Raw data
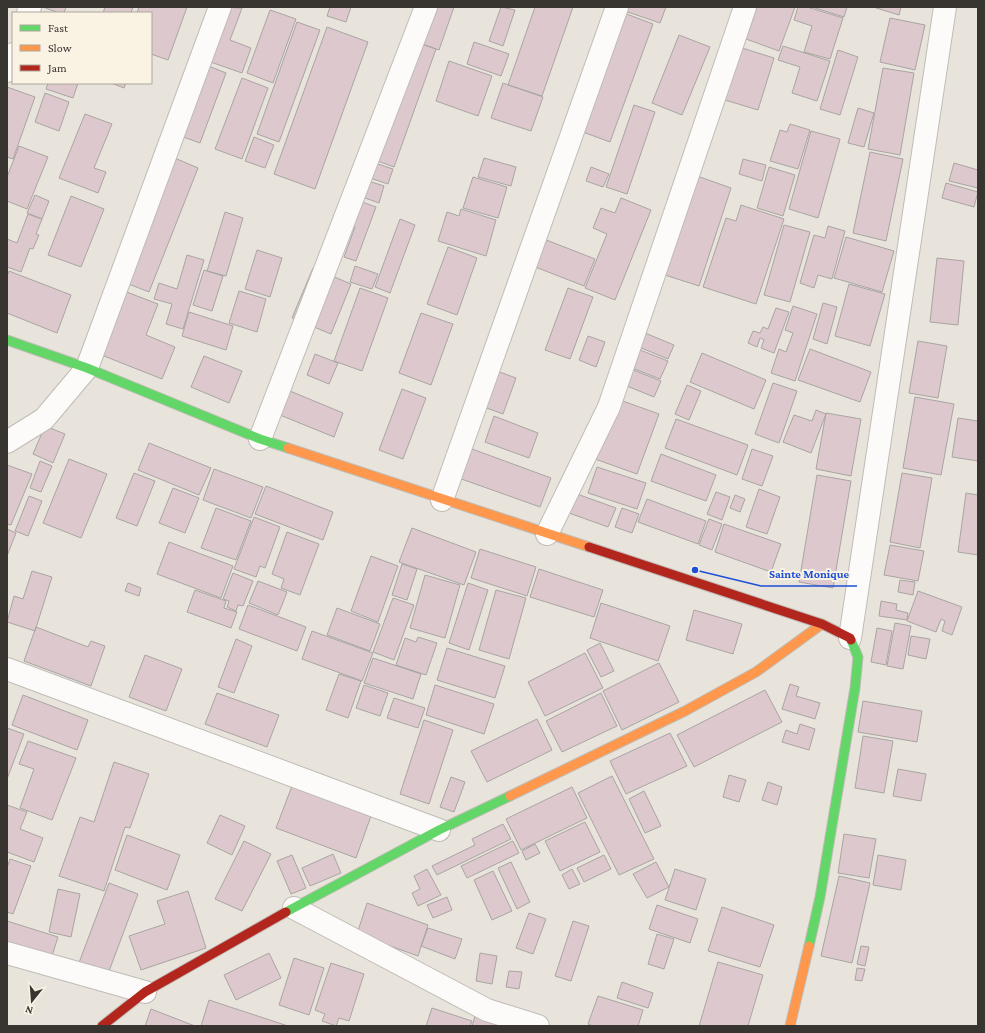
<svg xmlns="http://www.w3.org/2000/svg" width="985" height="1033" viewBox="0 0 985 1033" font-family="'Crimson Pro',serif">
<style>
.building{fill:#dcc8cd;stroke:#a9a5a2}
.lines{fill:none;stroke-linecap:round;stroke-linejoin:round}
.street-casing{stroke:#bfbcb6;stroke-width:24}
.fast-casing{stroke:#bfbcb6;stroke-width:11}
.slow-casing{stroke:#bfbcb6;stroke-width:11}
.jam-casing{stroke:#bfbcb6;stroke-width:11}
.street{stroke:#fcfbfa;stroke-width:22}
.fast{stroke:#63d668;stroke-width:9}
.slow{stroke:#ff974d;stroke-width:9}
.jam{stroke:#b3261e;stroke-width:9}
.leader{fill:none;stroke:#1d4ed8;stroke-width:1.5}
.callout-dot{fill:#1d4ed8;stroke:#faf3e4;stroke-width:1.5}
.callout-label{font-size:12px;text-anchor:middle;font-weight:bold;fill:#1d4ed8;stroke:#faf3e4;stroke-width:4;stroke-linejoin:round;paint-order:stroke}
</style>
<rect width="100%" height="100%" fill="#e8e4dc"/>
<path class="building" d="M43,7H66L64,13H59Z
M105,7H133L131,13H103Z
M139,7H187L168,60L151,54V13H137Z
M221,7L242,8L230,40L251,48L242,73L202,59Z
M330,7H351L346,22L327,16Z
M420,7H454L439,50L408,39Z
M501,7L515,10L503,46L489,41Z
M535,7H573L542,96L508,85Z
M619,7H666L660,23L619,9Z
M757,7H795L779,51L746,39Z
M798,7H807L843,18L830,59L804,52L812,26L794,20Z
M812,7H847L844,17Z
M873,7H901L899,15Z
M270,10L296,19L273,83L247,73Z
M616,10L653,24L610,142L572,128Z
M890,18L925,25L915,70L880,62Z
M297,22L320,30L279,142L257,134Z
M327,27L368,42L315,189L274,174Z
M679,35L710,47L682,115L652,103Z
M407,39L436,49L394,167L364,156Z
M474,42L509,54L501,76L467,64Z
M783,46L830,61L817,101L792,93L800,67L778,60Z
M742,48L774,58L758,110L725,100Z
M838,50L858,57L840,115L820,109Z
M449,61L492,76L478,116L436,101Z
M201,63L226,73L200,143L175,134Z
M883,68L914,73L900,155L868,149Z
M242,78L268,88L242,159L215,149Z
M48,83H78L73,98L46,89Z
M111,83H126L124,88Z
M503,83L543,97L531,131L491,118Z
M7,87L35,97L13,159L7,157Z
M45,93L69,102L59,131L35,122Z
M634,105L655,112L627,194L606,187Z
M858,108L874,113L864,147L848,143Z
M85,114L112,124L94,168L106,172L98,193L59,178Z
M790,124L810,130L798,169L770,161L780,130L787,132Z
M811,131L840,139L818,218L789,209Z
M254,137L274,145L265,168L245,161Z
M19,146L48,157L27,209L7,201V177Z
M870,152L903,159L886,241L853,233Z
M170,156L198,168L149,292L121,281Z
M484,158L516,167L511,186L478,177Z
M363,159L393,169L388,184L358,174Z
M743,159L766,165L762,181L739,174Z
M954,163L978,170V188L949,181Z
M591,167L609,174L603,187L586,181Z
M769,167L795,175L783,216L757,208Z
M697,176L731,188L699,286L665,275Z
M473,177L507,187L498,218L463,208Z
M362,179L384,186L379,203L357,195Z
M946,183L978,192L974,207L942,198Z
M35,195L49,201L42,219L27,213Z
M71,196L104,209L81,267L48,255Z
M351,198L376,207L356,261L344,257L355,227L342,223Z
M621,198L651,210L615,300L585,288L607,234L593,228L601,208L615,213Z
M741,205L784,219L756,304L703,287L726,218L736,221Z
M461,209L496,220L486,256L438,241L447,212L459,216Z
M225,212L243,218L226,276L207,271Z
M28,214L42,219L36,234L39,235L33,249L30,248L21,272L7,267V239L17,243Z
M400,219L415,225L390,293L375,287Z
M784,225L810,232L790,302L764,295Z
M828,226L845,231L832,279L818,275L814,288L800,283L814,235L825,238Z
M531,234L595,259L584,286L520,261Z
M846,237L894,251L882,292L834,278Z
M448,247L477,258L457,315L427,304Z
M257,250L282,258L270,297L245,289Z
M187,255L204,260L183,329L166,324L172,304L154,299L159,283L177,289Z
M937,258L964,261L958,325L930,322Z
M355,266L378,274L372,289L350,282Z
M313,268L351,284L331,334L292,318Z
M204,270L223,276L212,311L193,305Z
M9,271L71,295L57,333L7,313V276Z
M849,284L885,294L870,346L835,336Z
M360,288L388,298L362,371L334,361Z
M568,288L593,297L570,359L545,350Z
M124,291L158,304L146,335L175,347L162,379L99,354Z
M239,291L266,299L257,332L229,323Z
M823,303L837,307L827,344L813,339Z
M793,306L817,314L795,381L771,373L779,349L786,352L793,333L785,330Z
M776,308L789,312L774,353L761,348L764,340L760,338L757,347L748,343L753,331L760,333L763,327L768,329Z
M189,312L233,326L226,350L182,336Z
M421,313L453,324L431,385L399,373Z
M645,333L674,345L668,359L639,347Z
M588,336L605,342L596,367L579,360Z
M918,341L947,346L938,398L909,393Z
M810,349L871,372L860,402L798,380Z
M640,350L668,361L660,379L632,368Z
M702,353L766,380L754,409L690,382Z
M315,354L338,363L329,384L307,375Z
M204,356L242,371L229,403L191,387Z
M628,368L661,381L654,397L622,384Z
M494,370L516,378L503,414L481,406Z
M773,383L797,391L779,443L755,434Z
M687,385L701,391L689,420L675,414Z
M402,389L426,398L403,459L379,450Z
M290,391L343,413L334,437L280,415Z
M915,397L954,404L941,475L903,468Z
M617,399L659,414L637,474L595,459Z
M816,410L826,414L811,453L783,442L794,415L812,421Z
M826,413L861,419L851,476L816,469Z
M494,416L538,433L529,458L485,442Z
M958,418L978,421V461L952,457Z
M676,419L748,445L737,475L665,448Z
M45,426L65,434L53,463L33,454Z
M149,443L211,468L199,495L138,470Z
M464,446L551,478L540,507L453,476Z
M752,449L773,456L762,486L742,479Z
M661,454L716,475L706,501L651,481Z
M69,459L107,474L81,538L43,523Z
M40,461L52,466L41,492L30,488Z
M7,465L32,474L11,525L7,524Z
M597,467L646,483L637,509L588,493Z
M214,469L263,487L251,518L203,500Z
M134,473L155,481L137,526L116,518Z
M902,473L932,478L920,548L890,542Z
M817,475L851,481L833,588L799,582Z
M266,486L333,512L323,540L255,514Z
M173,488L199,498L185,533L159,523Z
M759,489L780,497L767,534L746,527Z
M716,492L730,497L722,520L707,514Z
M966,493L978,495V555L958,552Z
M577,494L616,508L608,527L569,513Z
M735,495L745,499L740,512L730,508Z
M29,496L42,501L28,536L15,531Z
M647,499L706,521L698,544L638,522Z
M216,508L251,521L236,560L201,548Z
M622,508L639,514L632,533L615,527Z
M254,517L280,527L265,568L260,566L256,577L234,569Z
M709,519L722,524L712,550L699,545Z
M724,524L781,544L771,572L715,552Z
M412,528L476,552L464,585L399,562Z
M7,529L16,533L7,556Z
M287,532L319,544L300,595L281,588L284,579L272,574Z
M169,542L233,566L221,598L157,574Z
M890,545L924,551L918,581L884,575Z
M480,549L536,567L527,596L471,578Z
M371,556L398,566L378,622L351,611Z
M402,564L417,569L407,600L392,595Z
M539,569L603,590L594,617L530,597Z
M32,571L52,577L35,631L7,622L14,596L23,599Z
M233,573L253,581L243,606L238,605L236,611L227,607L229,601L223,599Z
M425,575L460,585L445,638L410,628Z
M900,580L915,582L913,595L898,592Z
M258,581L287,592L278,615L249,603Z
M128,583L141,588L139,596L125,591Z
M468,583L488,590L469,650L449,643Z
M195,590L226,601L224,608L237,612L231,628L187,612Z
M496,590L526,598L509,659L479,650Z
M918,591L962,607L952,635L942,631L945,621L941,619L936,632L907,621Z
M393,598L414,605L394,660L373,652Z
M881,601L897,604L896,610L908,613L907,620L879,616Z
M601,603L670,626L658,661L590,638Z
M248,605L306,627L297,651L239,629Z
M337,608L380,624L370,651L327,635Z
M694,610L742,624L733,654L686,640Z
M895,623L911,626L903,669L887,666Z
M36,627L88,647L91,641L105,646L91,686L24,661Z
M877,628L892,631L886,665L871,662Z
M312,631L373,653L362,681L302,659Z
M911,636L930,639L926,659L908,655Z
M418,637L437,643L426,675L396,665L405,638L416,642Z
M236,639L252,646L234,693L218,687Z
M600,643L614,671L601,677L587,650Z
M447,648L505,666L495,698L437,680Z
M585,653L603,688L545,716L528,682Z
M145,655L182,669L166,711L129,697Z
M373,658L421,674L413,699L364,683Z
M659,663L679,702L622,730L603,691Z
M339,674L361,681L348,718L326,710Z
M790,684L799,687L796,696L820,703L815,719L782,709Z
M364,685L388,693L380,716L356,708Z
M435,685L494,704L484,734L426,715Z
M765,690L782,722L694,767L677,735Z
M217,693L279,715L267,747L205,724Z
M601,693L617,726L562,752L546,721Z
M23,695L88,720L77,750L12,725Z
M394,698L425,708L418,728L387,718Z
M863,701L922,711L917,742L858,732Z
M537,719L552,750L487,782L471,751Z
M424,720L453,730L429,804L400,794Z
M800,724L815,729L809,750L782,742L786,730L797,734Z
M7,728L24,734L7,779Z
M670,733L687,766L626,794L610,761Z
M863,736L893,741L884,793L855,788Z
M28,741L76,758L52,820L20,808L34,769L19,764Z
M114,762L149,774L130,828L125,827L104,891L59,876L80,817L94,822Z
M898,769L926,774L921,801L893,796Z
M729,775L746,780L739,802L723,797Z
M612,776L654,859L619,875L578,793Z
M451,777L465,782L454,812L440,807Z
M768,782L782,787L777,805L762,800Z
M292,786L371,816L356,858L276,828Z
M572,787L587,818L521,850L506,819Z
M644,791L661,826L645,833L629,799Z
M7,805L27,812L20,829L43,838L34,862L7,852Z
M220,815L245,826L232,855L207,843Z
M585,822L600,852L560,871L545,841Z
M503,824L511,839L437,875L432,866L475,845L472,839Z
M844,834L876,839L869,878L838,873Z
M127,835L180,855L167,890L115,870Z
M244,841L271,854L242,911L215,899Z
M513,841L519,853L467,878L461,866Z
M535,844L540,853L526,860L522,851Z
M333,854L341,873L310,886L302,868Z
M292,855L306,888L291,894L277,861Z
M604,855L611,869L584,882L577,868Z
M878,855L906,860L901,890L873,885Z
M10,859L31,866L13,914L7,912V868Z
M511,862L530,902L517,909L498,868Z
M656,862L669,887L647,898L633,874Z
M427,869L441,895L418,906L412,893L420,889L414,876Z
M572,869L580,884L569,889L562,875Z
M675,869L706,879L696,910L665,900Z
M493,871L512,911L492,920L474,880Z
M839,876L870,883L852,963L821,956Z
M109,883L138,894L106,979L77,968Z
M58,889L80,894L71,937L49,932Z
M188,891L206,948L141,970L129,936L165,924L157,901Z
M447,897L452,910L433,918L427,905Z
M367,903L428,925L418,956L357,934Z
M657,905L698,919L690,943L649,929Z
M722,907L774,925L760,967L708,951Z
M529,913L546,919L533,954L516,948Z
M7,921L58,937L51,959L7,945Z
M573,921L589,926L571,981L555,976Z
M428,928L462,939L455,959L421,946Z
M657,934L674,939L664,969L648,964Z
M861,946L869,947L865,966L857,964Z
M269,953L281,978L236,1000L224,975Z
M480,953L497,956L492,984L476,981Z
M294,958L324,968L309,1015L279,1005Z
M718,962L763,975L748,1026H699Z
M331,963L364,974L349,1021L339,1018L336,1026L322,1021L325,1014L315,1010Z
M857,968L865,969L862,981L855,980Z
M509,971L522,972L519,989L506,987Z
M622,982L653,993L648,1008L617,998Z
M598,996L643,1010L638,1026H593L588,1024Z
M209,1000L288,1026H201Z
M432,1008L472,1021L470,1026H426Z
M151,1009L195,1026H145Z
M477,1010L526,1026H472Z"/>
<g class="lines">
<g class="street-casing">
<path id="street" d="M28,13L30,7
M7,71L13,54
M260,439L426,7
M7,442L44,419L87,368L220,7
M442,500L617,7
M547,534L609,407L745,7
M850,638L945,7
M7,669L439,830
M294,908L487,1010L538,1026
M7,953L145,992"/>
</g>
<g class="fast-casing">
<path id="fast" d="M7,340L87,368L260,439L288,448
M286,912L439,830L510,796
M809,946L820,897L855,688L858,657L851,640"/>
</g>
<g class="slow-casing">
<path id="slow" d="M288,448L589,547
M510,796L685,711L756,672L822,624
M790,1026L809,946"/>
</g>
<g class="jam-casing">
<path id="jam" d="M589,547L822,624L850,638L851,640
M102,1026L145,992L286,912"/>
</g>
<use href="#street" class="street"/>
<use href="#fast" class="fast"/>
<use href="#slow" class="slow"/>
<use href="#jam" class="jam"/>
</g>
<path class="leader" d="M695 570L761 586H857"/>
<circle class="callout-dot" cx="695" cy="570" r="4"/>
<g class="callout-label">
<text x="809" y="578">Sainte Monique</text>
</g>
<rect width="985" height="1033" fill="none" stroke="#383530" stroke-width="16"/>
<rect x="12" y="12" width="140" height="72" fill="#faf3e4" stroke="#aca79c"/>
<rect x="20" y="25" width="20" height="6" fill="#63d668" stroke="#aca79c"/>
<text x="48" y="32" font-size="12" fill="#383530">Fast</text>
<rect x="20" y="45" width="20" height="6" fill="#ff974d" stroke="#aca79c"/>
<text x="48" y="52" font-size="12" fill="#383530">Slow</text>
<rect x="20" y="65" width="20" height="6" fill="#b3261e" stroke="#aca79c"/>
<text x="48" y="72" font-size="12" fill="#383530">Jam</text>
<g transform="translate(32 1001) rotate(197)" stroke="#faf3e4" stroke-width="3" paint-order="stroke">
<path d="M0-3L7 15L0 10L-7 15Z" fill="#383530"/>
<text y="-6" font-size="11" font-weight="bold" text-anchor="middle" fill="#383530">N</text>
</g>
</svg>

What is required
Give back, exactly as written, the stretch from the line with "M32,571L52,577L35,631L7,622L14,596L23,599Z" through the line with "M670,733L687,766L626,794L610,761Z", and no other lines from the records above.

Your response
M32,571L52,577L35,631L7,622L14,596L23,599Z
M233,573L253,581L243,606L238,605L236,611L227,607L229,601L223,599Z
M425,575L460,585L445,638L410,628Z
M900,580L915,582L913,595L898,592Z
M258,581L287,592L278,615L249,603Z
M128,583L141,588L139,596L125,591Z
M468,583L488,590L469,650L449,643Z
M195,590L226,601L224,608L237,612L231,628L187,612Z
M496,590L526,598L509,659L479,650Z
M918,591L962,607L952,635L942,631L945,621L941,619L936,632L907,621Z
M393,598L414,605L394,660L373,652Z
M881,601L897,604L896,610L908,613L907,620L879,616Z
M601,603L670,626L658,661L590,638Z
M248,605L306,627L297,651L239,629Z
M337,608L380,624L370,651L327,635Z
M694,610L742,624L733,654L686,640Z
M895,623L911,626L903,669L887,666Z
M36,627L88,647L91,641L105,646L91,686L24,661Z
M877,628L892,631L886,665L871,662Z
M312,631L373,653L362,681L302,659Z
M911,636L930,639L926,659L908,655Z
M418,637L437,643L426,675L396,665L405,638L416,642Z
M236,639L252,646L234,693L218,687Z
M600,643L614,671L601,677L587,650Z
M447,648L505,666L495,698L437,680Z
M585,653L603,688L545,716L528,682Z
M145,655L182,669L166,711L129,697Z
M373,658L421,674L413,699L364,683Z
M659,663L679,702L622,730L603,691Z
M339,674L361,681L348,718L326,710Z
M790,684L799,687L796,696L820,703L815,719L782,709Z
M364,685L388,693L380,716L356,708Z
M435,685L494,704L484,734L426,715Z
M765,690L782,722L694,767L677,735Z
M217,693L279,715L267,747L205,724Z
M601,693L617,726L562,752L546,721Z
M23,695L88,720L77,750L12,725Z
M394,698L425,708L418,728L387,718Z
M863,701L922,711L917,742L858,732Z
M537,719L552,750L487,782L471,751Z
M424,720L453,730L429,804L400,794Z
M800,724L815,729L809,750L782,742L786,730L797,734Z
M7,728L24,734L7,779Z
M670,733L687,766L626,794L610,761Z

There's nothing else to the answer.